Each day this week, we will “unwrap” one of five pressing employment law issues on the 2015 horizon for New York state and city employers. Previously, we covered the minimum wage hike, the anticipated enforcement of two new NYC laws, and the revamped NYC Commission on Human Rights. Today’s topic is the unsettled status of unpaid interns.
Finally, in 2015 – after what has felt like an endless wait – the federal Court of Appeals for the Second Circuit in Manhattan is expected to weigh in on the great intern debate: are company-sponsored unpaid internship programs lawful, or must interns be paid just like regular employees? The court has scheduled oral argument in tandem appeals for January 15, 2015, and should issue a ruling before year’s end.
As we have previously reported on this site, unpaid internship programs were once considered a long-standing, stable facet of the U.S. business landscape, as well as a valuable option for students seeking to gain real-world experience and to open doors in their sought-after career field. But in recent years, these programs have come under intense scrutiny and fierce legal attack. A veritable flood of class and collective action lawsuits have been filed against employers across a broad swath of industries. Propelled by an ever-enterprising employee-plaintiffs’ bar, and facilitated by the soft job market following the 2008 recession, these suits have attempted to hold companies liable under the federal Fair Labor Standards Act (FLSA) and parallel state laws, under the theory that companies unlawfully withheld minimum wages and overtime pay, while reaping the benefits of interns’ “free” labor. The suits seek not only back pay with interest, but also hefty attorneys’ fees, and have become so costly for employers to defend that several high-profile companies have elected to discontinue their internship programs altogether.
In its highly anticipated decision, the Second Circuit is expected to set the contours for when (if ever) a company must pay student (and other) interns. The court also will likely clarify whether, and if so, how much, deference federal courts should afford to policy positions of the United States Department of Labor (USDOL) on this issue. The USDOL contends that an intern must be classified as an employee under the FLSA (i.e., must be paid) unless all of the following six criteria are satisfied: (1) the internship is similar to training given in an educational environment; (2) the internship experience is for the benefit of the intern; (3) the intern does not displace regular employees; (4) the employer derives no immediate advantage from the intern’s activities; (5) the intern is not necessarily entitled to a job at the conclusion of the internship; and (6) the employer and the intern understand that the intern is not entitled to wages. The New York State Department of Labor, for its own part, has articulated 11 criteria (several of which are duplicative of the USDOL’s six) that must be met for a valid internship program.

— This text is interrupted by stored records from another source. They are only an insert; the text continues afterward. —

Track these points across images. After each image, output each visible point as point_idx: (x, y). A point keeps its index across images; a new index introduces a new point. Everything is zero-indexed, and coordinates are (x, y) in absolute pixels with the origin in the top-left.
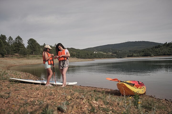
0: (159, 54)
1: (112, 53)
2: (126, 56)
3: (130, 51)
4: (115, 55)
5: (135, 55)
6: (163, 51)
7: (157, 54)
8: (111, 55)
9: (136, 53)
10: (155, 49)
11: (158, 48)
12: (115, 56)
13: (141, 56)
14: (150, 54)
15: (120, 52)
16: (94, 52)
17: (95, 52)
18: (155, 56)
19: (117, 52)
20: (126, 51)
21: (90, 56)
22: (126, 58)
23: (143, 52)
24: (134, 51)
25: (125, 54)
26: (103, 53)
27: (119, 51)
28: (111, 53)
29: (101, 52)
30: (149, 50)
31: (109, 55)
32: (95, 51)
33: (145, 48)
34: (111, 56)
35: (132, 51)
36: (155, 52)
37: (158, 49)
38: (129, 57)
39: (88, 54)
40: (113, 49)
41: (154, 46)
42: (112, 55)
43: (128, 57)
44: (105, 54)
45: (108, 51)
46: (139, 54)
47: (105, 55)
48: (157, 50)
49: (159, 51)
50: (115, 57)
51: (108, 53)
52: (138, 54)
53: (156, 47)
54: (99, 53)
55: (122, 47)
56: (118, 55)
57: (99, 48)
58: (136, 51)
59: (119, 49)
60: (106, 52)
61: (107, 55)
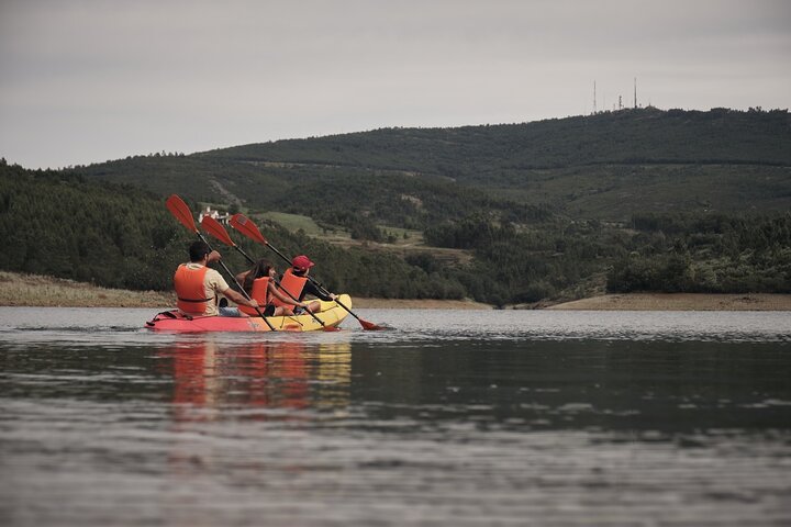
1: (431, 239)
2: (601, 279)
3: (646, 224)
4: (465, 258)
5: (701, 275)
8: (411, 260)
9: (718, 251)
12: (461, 279)
15: (519, 228)
19: (483, 227)
20: (594, 224)
22: (596, 300)
24: (701, 227)
25: (587, 256)
26: (314, 232)
27: (519, 214)
28: (410, 242)
31: (393, 257)
32: (215, 201)
34: (407, 269)
38: (637, 298)
39: (117, 235)
40: (437, 191)
42: (422, 262)
43: (622, 298)
44: (342, 239)
45: (379, 214)
46: (753, 262)
47: (341, 254)
51: (375, 236)
52: (736, 262)
54: (270, 223)
55: (558, 166)
56: (496, 259)
57: (273, 172)
58: (718, 231)
59: (514, 194)
60: (356, 214)
61: (366, 261)
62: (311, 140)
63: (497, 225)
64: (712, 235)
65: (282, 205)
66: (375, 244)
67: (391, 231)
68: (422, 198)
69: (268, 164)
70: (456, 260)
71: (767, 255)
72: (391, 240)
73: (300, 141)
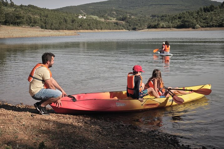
0: (211, 24)
1: (117, 19)
2: (146, 25)
3: (154, 16)
4: (124, 22)
5: (163, 25)
6: (219, 17)
7: (207, 23)
8: (114, 23)
9: (166, 21)
10: (203, 13)
11: (209, 11)
12: (123, 26)
13: (175, 27)
14: (192, 23)
15: (133, 17)
16: (79, 16)
17: (80, 17)
18: (202, 29)
19: (126, 17)
20: (145, 16)
21: (71, 24)
22: (145, 30)
23: (180, 18)
24: (163, 16)
25: (144, 21)
26: (98, 19)
27: (132, 15)
28: (114, 20)
29: (95, 17)
30: (191, 14)
31: (111, 23)
32: (81, 13)
33: (185, 12)
34: (114, 25)
35: (158, 17)
36: (204, 19)
37: (209, 13)
38: (152, 30)
39: (66, 21)
40: (118, 11)
41: (202, 8)
42: (117, 23)
43: (150, 29)
44: (103, 20)
45: (109, 15)
46: (171, 23)
47: (103, 23)
48: (208, 15)
49: (212, 19)
50: (123, 28)
51: (108, 19)
52: (169, 23)
53: (206, 10)
54: (91, 17)
55: (139, 6)
56: (128, 23)
58: (166, 17)
59: (131, 11)
60: (105, 16)
61: (107, 24)
62: (97, 3)
63: (129, 16)
64: (165, 18)
65: (93, 14)
66: (108, 21)
67: (111, 18)
68: (116, 12)
69: (90, 7)
70: (122, 23)
71: (174, 22)
72: (111, 20)
73: (95, 3)
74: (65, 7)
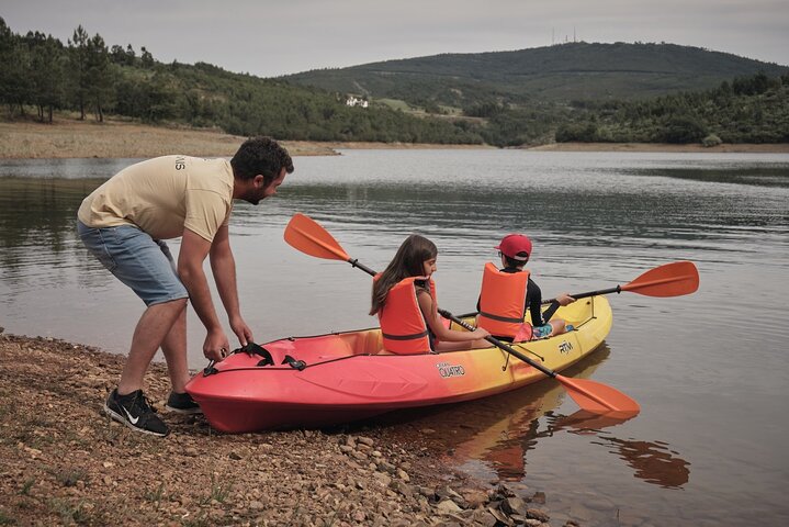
0: (755, 132)
1: (467, 113)
2: (553, 133)
3: (578, 104)
4: (484, 122)
5: (604, 133)
6: (780, 112)
7: (743, 130)
8: (455, 124)
9: (616, 120)
10: (732, 95)
11: (750, 94)
12: (481, 134)
13: (642, 141)
14: (697, 129)
15: (512, 106)
16: (347, 98)
17: (351, 102)
18: (727, 146)
19: (494, 107)
20: (552, 105)
21: (322, 122)
22: (550, 146)
23: (659, 112)
24: (606, 106)
25: (547, 121)
26: (406, 109)
27: (512, 99)
28: (455, 114)
29: (396, 104)
30: (693, 100)
31: (446, 122)
32: (355, 93)
33: (674, 92)
34: (454, 128)
35: (590, 108)
36: (735, 119)
37: (749, 100)
38: (569, 145)
39: (305, 113)
40: (469, 86)
41: (730, 82)
42: (462, 125)
43: (563, 145)
44: (420, 113)
45: (440, 99)
46: (631, 127)
47: (419, 121)
48: (747, 103)
49: (759, 116)
50: (480, 138)
51: (438, 112)
52: (622, 126)
53: (739, 89)
54: (383, 104)
55: (533, 73)
56: (499, 123)
57: (384, 77)
58: (616, 108)
59: (509, 88)
60: (428, 100)
61: (432, 125)
62: (405, 60)
63: (500, 105)
64: (613, 111)
65: (389, 95)
66: (437, 116)
67: (446, 108)
68: (462, 91)
69: (383, 73)
70: (479, 123)
71: (639, 123)
72: (446, 113)
73: (399, 61)
74: (306, 73)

The Second Circuit’s ruling will likely be based as much on politics and policy as on any technical FLSA statutory analysis. The USDOL has filed an amicus brief in the two intern cases pending before the court, urging that it “defer to the [the agency’s] longstanding six-part trainee test.” Other interested organizations, such as the United States Chamber of Commerce and the National Employment Law Project, have also vocalized their contrary positions, urging the court to rule in favor of the companies in the pending cases.
Many deem the Second Circuit’s decision to be the most important wage-and-hour decision expected in 2015, and it is anticipated to have significant impact on the future structure and use of internship programs not only in New York, but nationwide as well. Stay tuned here for future reports about developments in this hot legal story for 2015.
What Does This Mean for My Company?
New York employers can and indeed should expect a bevy of changes over the next year. From the minimum wage increase to expanded protections for pregnant employees to the use of unpaid labor, the New York employment law landscape remains in flux and is as dynamic as ever. Employers should therefore consult with experienced counsel immediately to discuss these issues and prepare a cogent plan of action to face them head-on.
Be sure that this is a New Year’s resolution that you actually keep!